I went out for a walk and got stuck in the mud. Its real deep, too. I'm up to my shins and can't get out.

Maybe the worst part about the whole thing is that the puddle is across the street from a bus stop, and the people waiting for the bus are just sitting there watching me. A large round woman carrying grocery bags asks if I need any help.

"No... I think I'm okay," I tell her. Actually, I think I'm sinking further, but I don't feel like talking to or touching any strangers right now.

It gets later and colder and of course it starts to rain. it's been raining a lot lately, but I had hoped it would wait until I figured this whole stuck-in-the-mud thing out. But it's dark now, I'm soaking wet, and I'm in to my knees.

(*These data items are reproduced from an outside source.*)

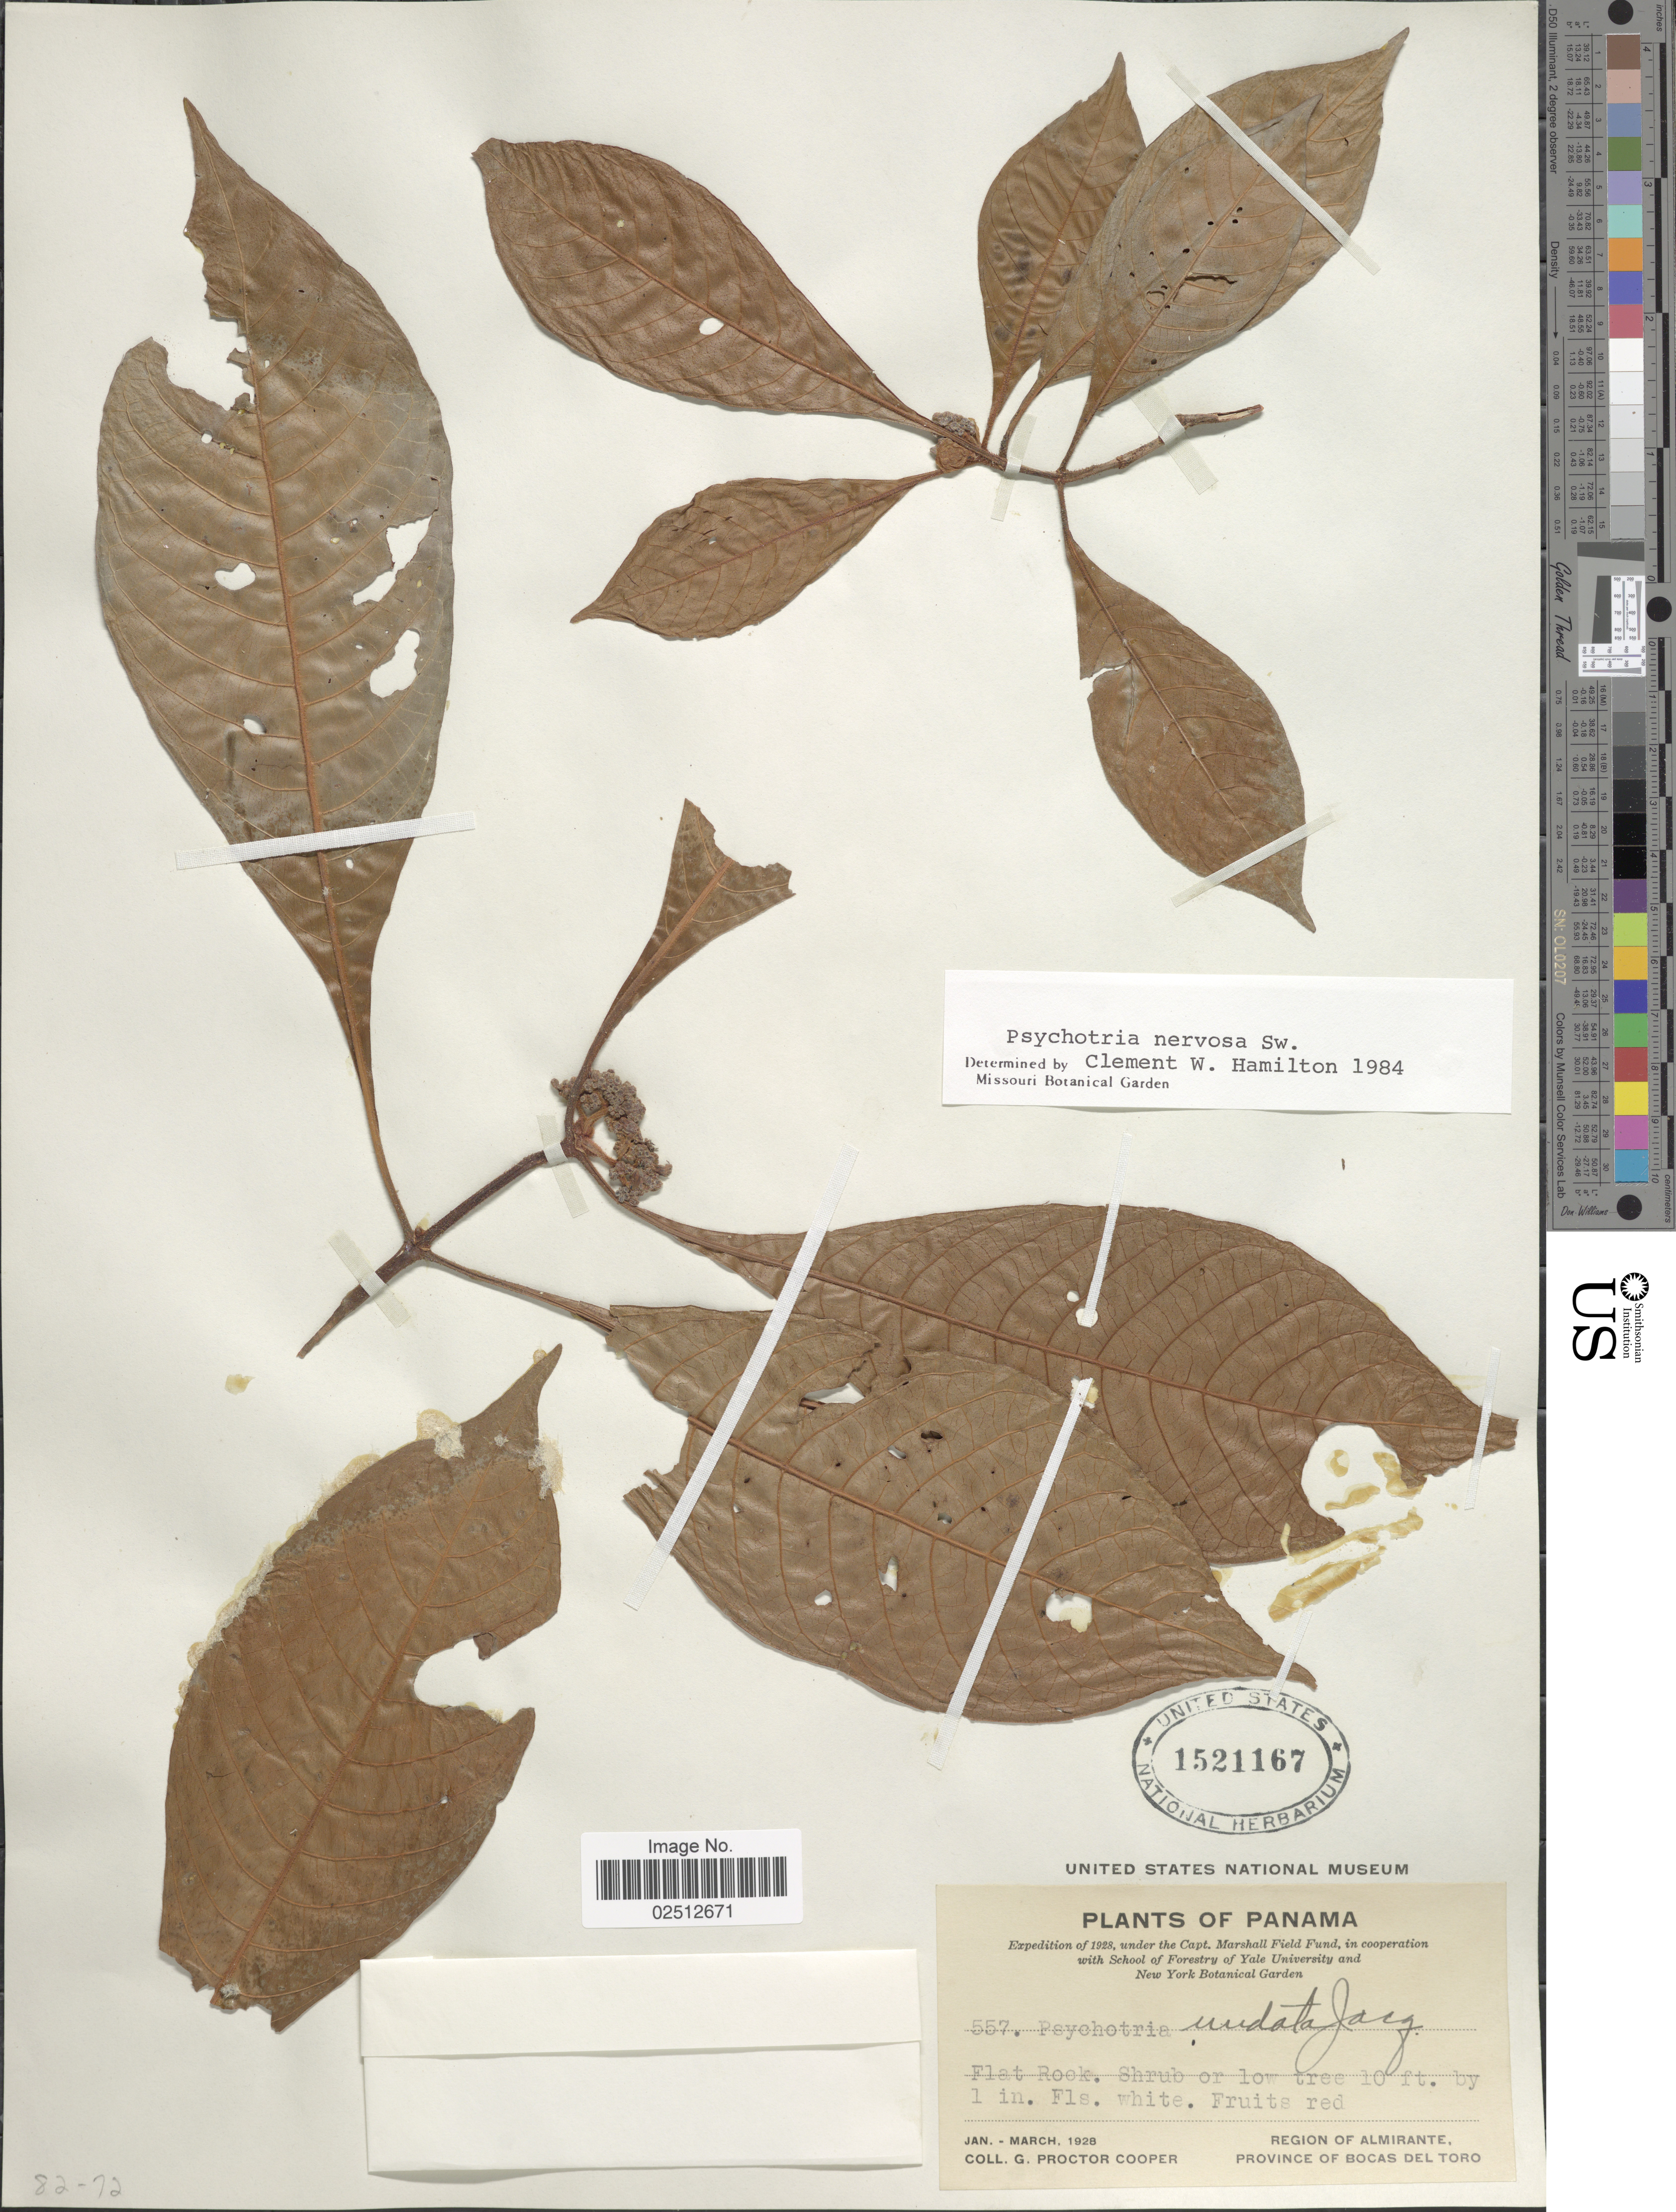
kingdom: Plantae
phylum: Tracheophyta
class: Magnoliopsida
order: Gentianales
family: Rubiaceae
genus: Psychotria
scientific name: Psychotria nervosa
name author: Sw.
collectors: G. Cooper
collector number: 557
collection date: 1928-01/1928-03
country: Panama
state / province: Bocas del Toro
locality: Region of Almirante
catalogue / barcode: US 1521167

"Hello, Henry." I turn to find an old friend standing on the sidewalk, dressed exactly like me. "Looks like you're stuck," he says, his cape flapping behind him. He holds a large umbrella over his head. I can see myself reflected in his goggles.

"My name's not Henry, Jason," I tell him. "I'm The Midnight Mailman."

He laughs a big fat man's laugh. "Whatever you say, Henry."

I try to pull my legs out as hard as I can, but nothing happens. Solid stuck. "It's my name fair and square! We aggreed whoever won the scavenger hunt gets to be The Midnight Mailman."

"And you think you won that scavenger hunt, do you?"

"I did! I found the four leaf clover, the rolling pin, the ancient talisman of Oobu, Mr. Hardigan's bra, all those--"

"You cheated!" He waves his umbrella at me.

"Did not! I was just faster."

"And you think you deserve it? Stuck in mud, without any arms or legs even." He adjusts his bowtie with his thick fingers. "You look ridiculous. You're an embarassment." He spins on his rubber boot heels and clomps his way down the wet sidewalk. "I'm The Midnight Mailman, Henry! You're nothing."

"You give it back!" I yell after him. "I'm The Midnight Mailman! Me! You can't have it! You can't have it!" I sit down in the mud. "I'm the Midnight Mailman..."

I fall asleep there next to the sidewalk, in the dark, in the rain. I wake up several hours later sunk in to my shoulders. Mr. Happy Puppet Head is there looking down at me.

"What the hell are you doing?" he asks me. "I've been waiting all night!" He grabs hold of my head with his mouth and slowly pulls me out of my puddle of shame. My boots are gone, though, burried forever. I look down at my feet, but I don't really have any. They're attached to my legs which I lost a few weeks ago, so now I look like I'm floating 3 1/2 feet over the ground. The physics of how this is possible eludes me.

"Tonight's Boggle Night, you know that!" Now he's yelling. "How am I supposed to play by myself?"



"Boggle can be a one person game," I say.

"What? How can I possibly beat myself at Boggle? And look at you, covered in mud, floating around. Ridiculous!" He stomps away and I follow.

After about fifty yards he stops and turns on me. "You know how important Boggle Night is to me! You know! Don't pretend you don't know how important it is!" He spins around and runs home.

I know how important it is. Ever since he got hooked a few months back, every night has been Boggle Night.

Standing in the middle of the sidewalk, feeling the rain wash the thick mud from what's left of my body, I twiddle my fingers. Maybe I'm not worthy of the name The Midnight Mailman. Maybe I'm a failure, an embarassment, a disappointment.

Somehow, as I'm walking home, I get stuck in another mud puddle. When the schoolchildren waiting for their yellow bus offer to help, I accept. I don't have enough dignity left to refuse.